Patients with rheumatoid arthritis and Sjögren syndrome present a special challenge to the cataract surgeon. Although these patients do not display symptoms preoperatively, keratolysis may occur postoperatively as a result of a combination of denuded corneal epithelium, corneal hypoesthesia related to transection of corneal nerves, and use of topical steroids or nonsteroidal anti-inflammatory eyedrops. The dry eye condition should be controlled before surgery through the liberal use of nonpreserved tears and, if warranted, with punctal occlusion. During the procedure, the surgeon should take meticulous care to avoid disturbance or dessication of the corneal epithelium. Small-incision surgery is advantageous.

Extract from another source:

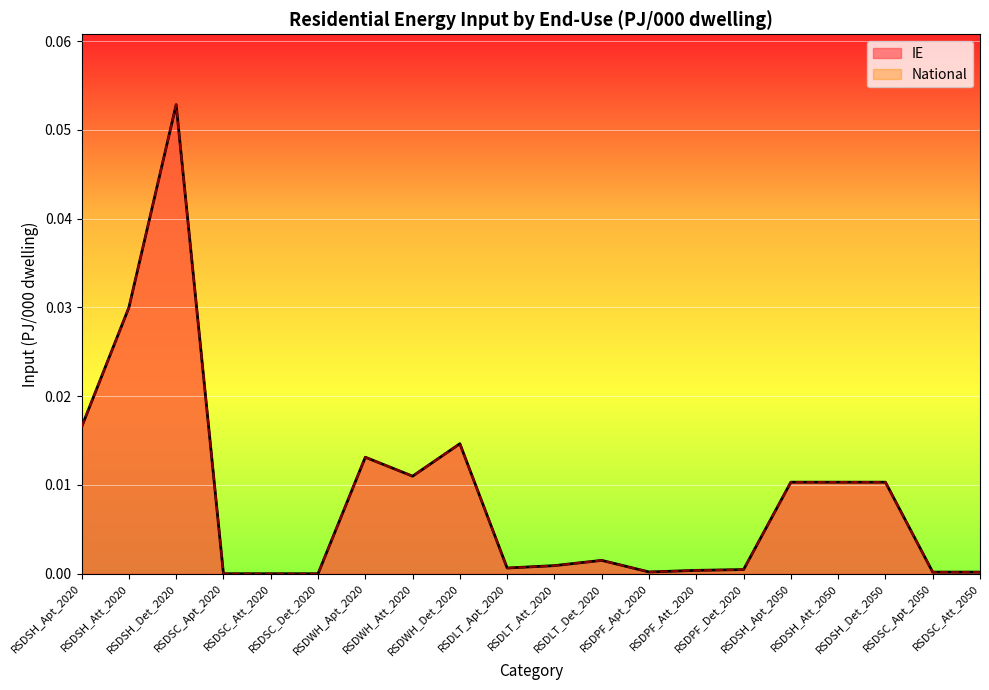

The value of IE at RSDPF_Apt_2020 is 0.0. True or false?

False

Close observation in the weeks following surgery is necessary, and prolonged use of antibiotics and steroids should be avoided if the wound is stable and postoperative iritis has diminished. Prolonged antibiotic therapy may lead to a toxic keratoconjunctivitis, which may slow postoperative visual rehabilitation. Further, prolonged steroid use can inhibit wound healing and increase the risk of corneal ulceration associated with steroid enhancement of collagenase. Topical NSAIDs have also been associated with a significant risk of corneal melting.

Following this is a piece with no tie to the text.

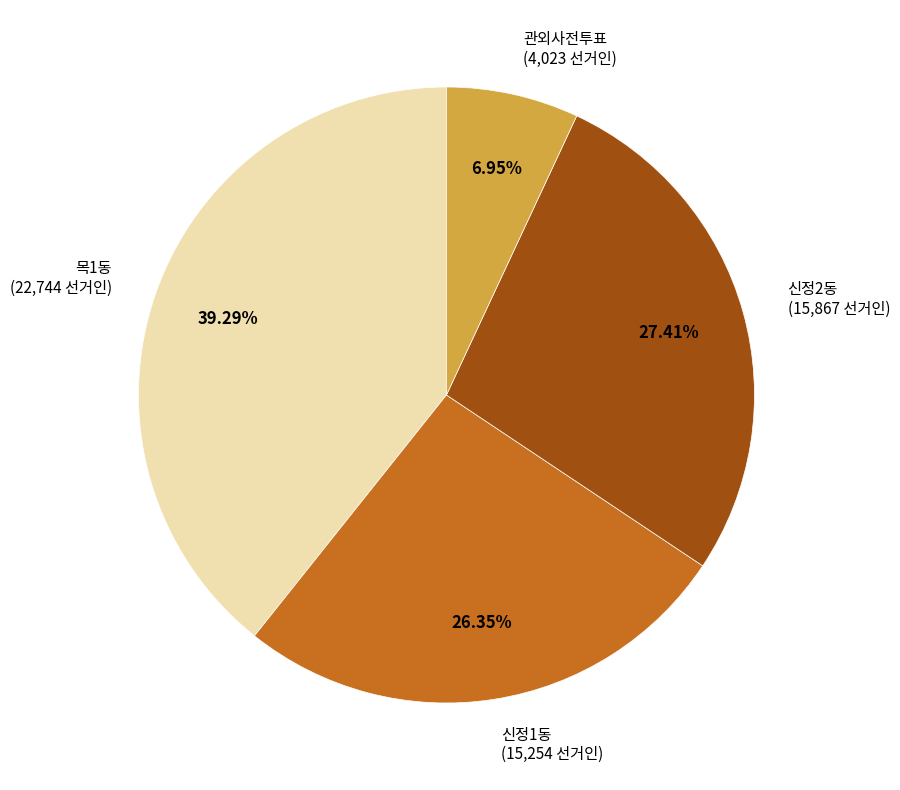

To the nearest percent, what percentage of the pie is 목1동?

39%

Persistent corneal epithelial defects accompanied by stromal loss may require intensive treatment with topical lubricants, punctal occlusion, bandage contact lens, tarsorrhaphy, and/or amniotic membrane transplant. Before cataract surgery is planned, active scleritis associated with collagen vascular diseases such as rheumatoid arthritis should be controlled with oral steroid and/or antimetabolite therapy so that the risk of scleral or corneal necrosis is reduced.